Radikal atau Moderat Menurut Kepentingan
Tapi oleh pihak-pihak tertentu penggiringan opini semakin mengarah kepada umat Islam. Pada akhirnya apa yang disebut sebagai peperangan kepada teror atau “war on terror” tadi berubah menjadi peperangan kepada umat Islam atau Islam (war on Islam).
Inilah sesungguhnya di kemudian hari yang diterjemahkan oleh Donald Trump dalam sebuah kebijakan “Muslim Ban” atau pelarangan orang Islam masuk Amerika. Dimulai dari 7 negara. Tapi tujuannya mengarah kepada pelarangan secara totalitàs orang-orang Islam untuk masuk Amerika.
Pada sisi lain, sejak Bush hingga Trump ada pihak-pihak tertentu yang kemudian dilabeli “muslim moderate”. Pelabelan itu bukan berdasar pada nilai moderasi itu sendiri. Tapi lebih kepada dukung mendukung untuk kepentingan politik global mereka.
Di zaman George W. Bush misalnya, Saudi Arabia dijuluki sebagai negara/bangsa yang moderat. Saya masih ingat bagaimana Pangeran Bandar bin Sultan, Dubes Saudi untuk AS ketika itu begitu akrab dengan Presiden Bush. Padahal dari sekian yang dituduh sebagai pelaku serangan 9/11 mayoritasnya berkebangsaan Saudi Arabia.

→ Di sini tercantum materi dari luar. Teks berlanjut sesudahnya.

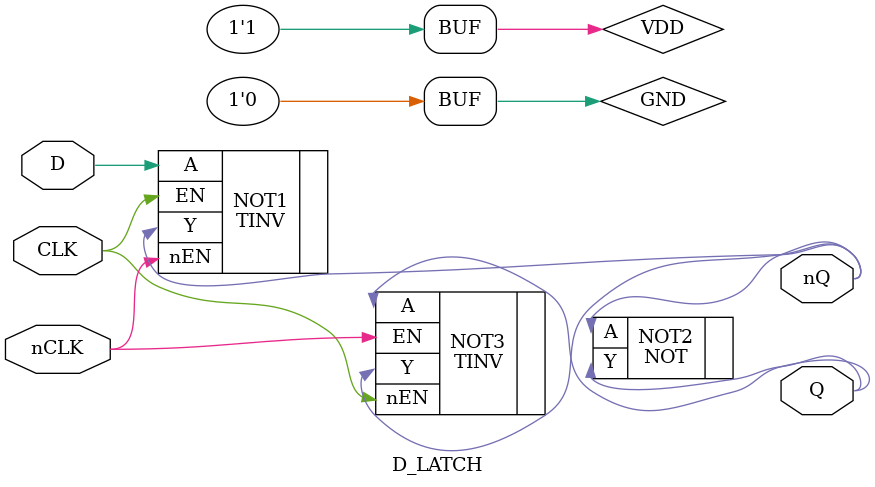
<source format=v>
`include "../NOT/NOT.v"
`include "../TINV/TINV.v"

module D_LATCH(
    output Q,
    output nQ,
    input D,
    input CLK,
    input nCLK
);
    supply1 VDD;
    supply0 GND;

    TINV NOT1(
        .A(D),
        .Y(nQ),
        .EN(CLK),
        .nEN(nCLK)
    );
    NOT NOT2(
        .A(nQ),
        .Y(Q)
    );
    TINV NOT3(
        .A(Q),
        .Y(nQ),
        .EN(nCLK),
        .nEN(CLK)
    );
endmodule
</source>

Yang ingin saya sampaikan di sini adalah bahwa ternyata penilaian radikal dan/atau sebaliknya moderat itu banyak ditentukan oleh kepentingan, termasuk kepentingan politik.
Dan pada akhirnya nilai moderasi atau sebaliknya radikalisme itu terasa kehilangan esensinya.
Hari-hari ini isu radikal kembali ramai dibicarakan. Banyak tokoh agama yang dimasukkan ke dalam deretan ustadz-ustadz radikal. Yang pada umumnya tidak memiliki justifikasi yang jelas.
Beberapa kriteria ustadz radikal yang disampaikan juga terasa remang-remang dan dipaksakan. Satu di antara kriteria itu adalah anti Pancasila. Dalam perspektif nasionalisme, tentu kriteria ini sah-sah saja. Tapi ancaman terhadap Pancasila memangnya hanya dari para ustadz?
Bagaimana dengan mereka yang berpaham komunis yang mengancam ketuhanan? Bagaimana pula dengan para koruptor yang merusak keadilan sosial dan kemanusiaan?
Hal lain bahwa ustadz radikal itu sering mengkafirkan. Mengkafirkan sesama muslim memang dilarang. Bahkan bisa saja yang mengkafirkan itu terjatuh ke dalam kekafiran.